Moby Dick

A partir de cierta edad, lo normal es releer, buscar el placer de lo conocido, de saborear textos que ya fueron significativos y volver a disfrutarlos. Pero ni estoy en esa edad, ni es este el caso.
Hace unas semanas, si me hubiesen preguntado si había leído Moby Dick, hubiese respondido que sí. Mentira. Había leído aligeradas versiones de una novela extraordinaria, monumental y enciclopédica sobre el mar y las ballenas. No hablaré de su argumento, de sobra conocido, ni de su comienzo, escrito para ser eterna lección de taller literario: "Pueden ustedes llamarme Ismael."
En lo científico es un disparate, por supuesto, aunque se disfruta la ingenuidad de los conocimientos que se tenían en el XIX sobre la vida marina. En lo literario, la novela es un inmenso ejercicio de psicología e introspección. Es un ejemplo de ritmo y ejecución, un modelo de lo que es una narración.

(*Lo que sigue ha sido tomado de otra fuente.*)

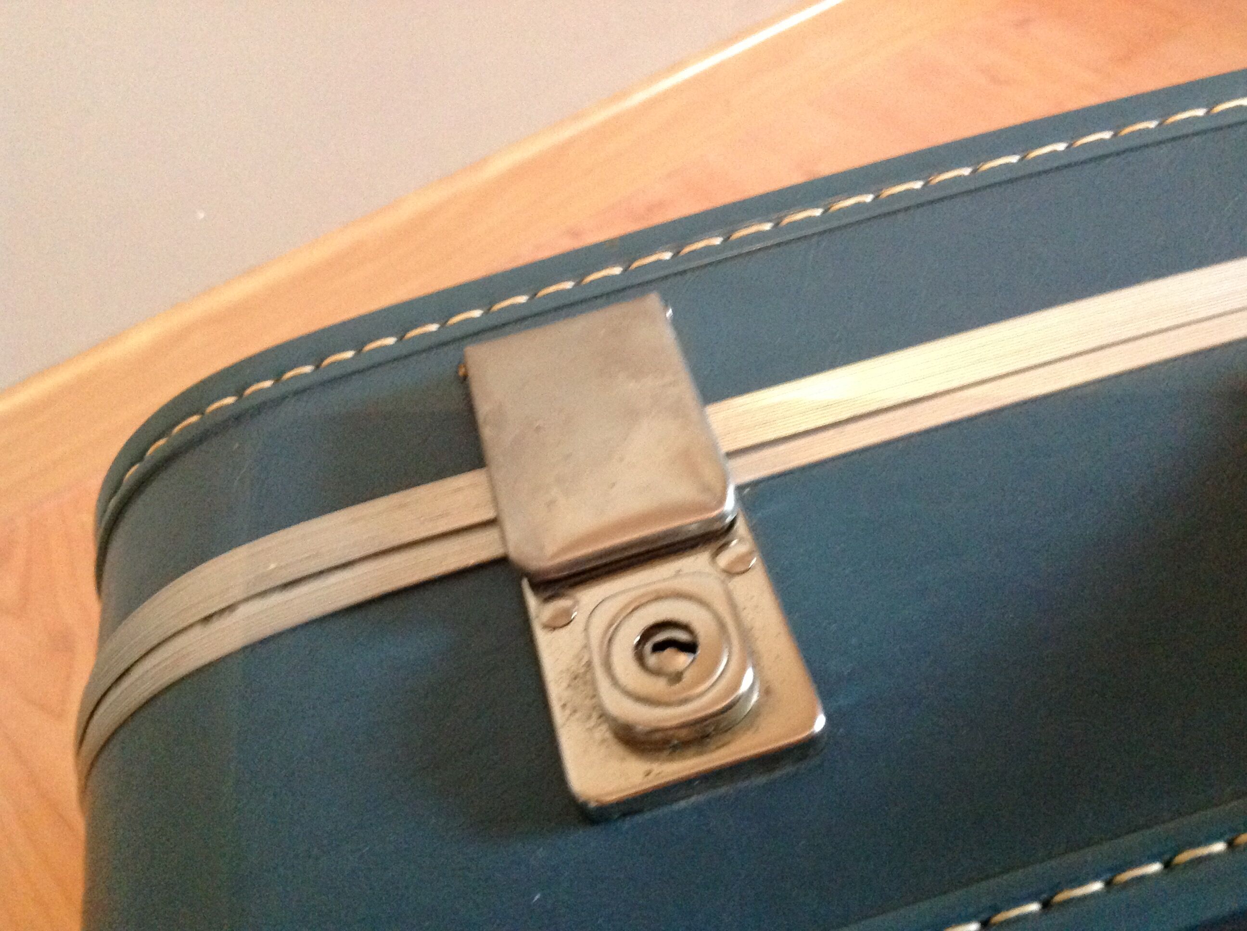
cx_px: 624
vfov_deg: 40.6
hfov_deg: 52.7
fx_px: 1259
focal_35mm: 35
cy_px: 466
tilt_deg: -49.6
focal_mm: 4.28
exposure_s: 1/15
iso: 640
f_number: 2.4
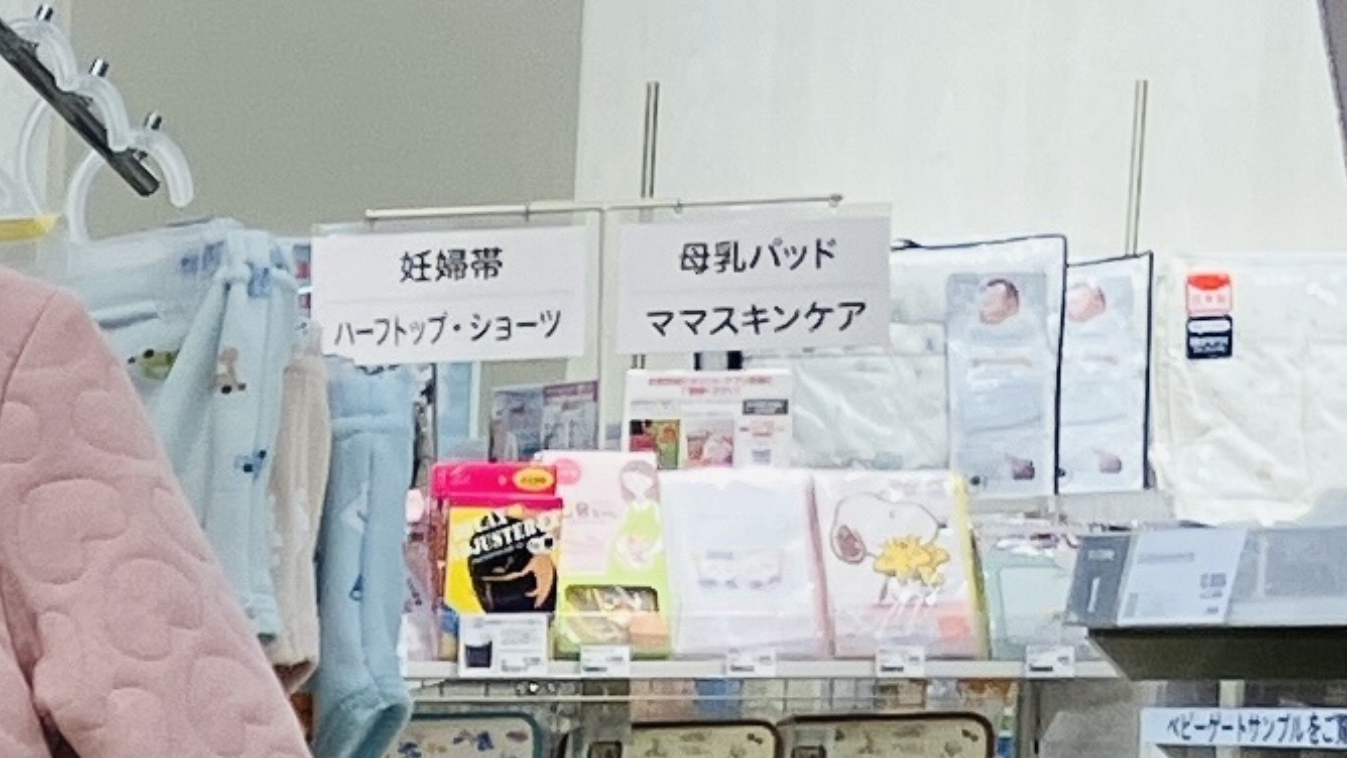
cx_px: -1579
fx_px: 6573
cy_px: 1839
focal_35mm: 184
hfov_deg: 10.5
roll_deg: -0.2
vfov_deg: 6.3
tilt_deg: -8.5
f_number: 1.8
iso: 40
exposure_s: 1/100
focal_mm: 3.99
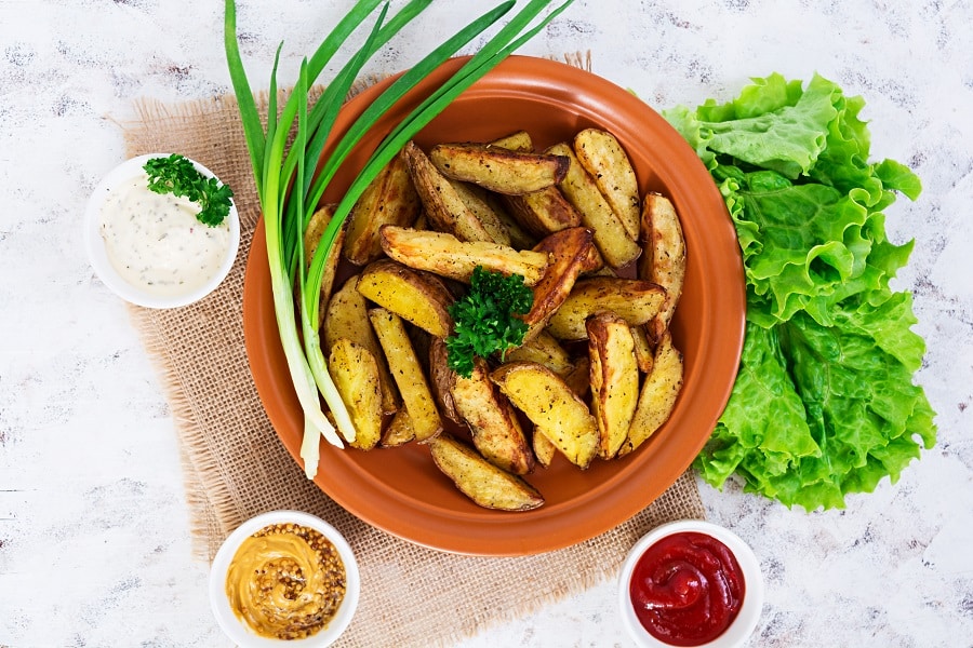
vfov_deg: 25.1
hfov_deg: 36.9
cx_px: 486
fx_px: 1459
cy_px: 324
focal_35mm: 54
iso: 125
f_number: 8
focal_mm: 36
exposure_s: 1/100
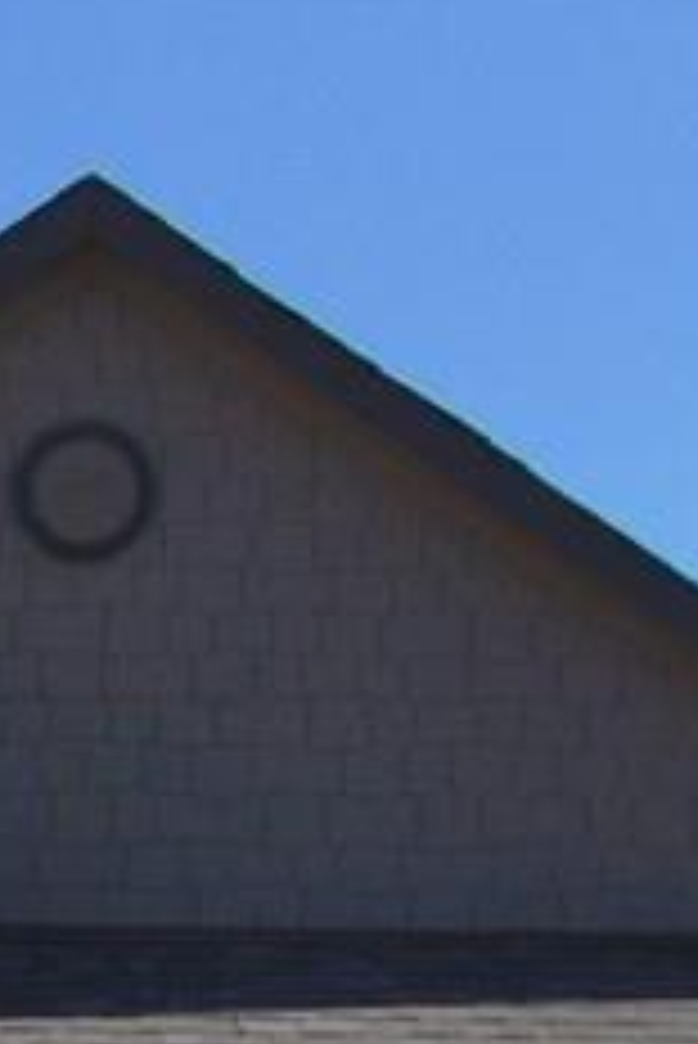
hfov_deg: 7.0
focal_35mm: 193
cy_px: 1480
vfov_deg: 10.4
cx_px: -266
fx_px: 5604
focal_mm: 7.6
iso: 80
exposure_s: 1/250
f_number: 8.7
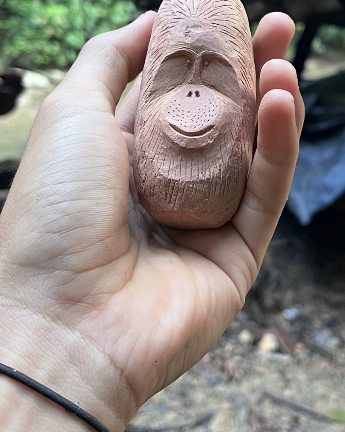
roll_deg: +1.1
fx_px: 792
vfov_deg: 29.9
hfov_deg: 24.5
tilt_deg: -10.9
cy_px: 102
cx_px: 222
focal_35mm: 62
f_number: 1.6
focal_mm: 5.1
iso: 250
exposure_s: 1/60
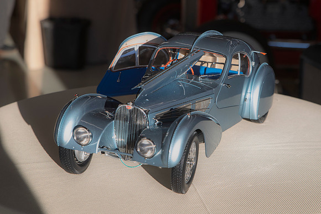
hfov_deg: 22.4
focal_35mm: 91
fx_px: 808
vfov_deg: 15.1
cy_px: 92
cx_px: 189
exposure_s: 1/800
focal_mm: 70
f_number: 8
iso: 800
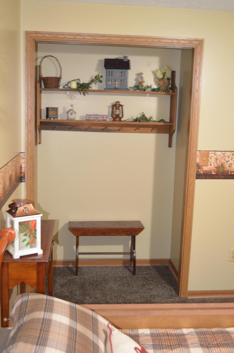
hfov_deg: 34.1
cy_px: 176
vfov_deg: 49.6
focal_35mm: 39
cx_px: 117
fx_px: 382
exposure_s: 1/4
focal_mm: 26
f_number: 4.2
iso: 800
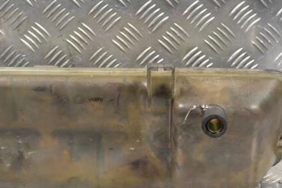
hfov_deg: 19.5
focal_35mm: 105
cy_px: 105
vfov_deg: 13.0
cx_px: 126
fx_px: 822
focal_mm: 50
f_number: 8
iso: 3200
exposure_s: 1/250
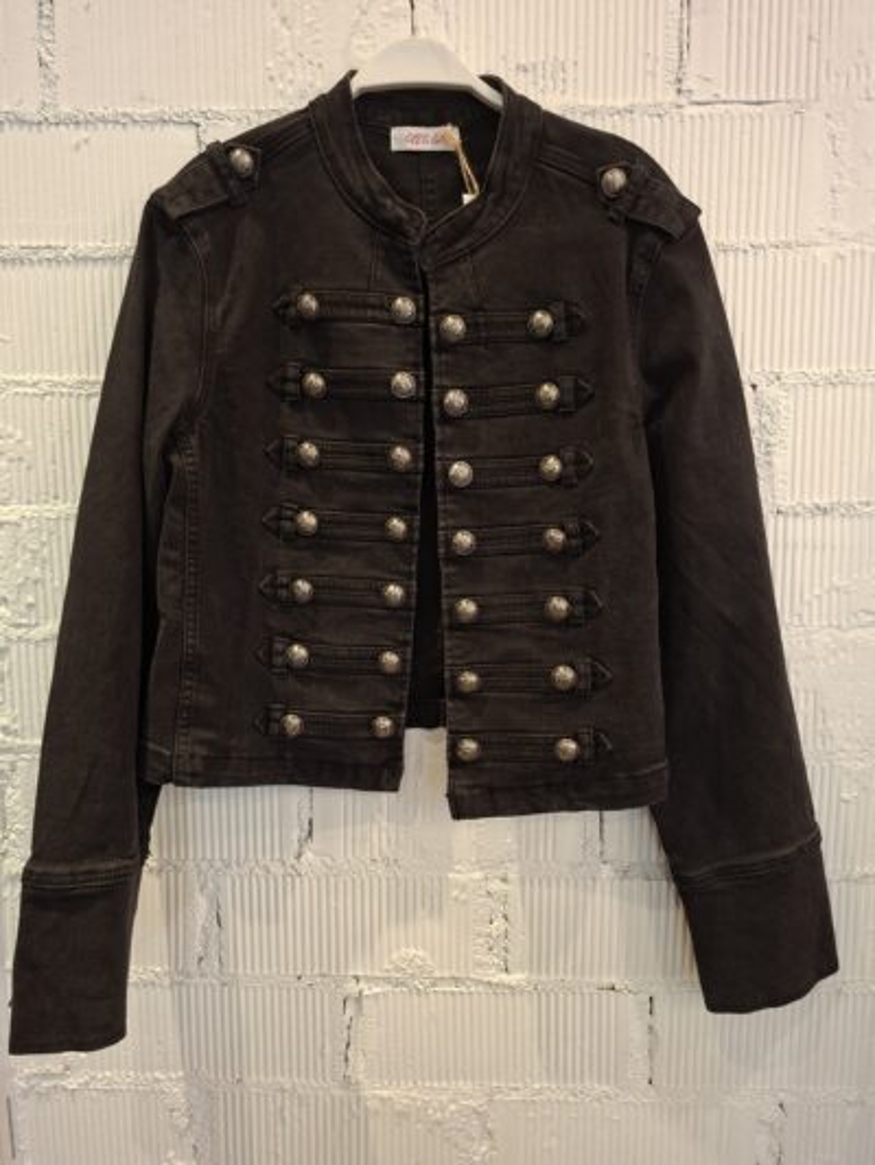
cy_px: 582
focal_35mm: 23
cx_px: 438
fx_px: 775
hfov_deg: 58.9
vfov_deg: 73.9
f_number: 1.8
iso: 250
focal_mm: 5.54
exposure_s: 1/30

Solo por la intensidad de su final, por como va subiendo el tono hasta que no queda más que el mar, vale la pena.
Leyendo a Melville, como a Hugo, Mann o Baroja, se comprende porqué el género por excelencia de la prosa está muerto, porqué Joyce, Cortázar o Bernhard escriben otro género. Porqué, en fin, resulta tan difícil elevarse sobre sus hombros y ver un poco más lejos: desde la cofa del mayor, atentos a la más pequeña espuma.
"Después, todo se desplomó y el gran sudario del mar volvió a extenderse como desde hacía cinco mil años."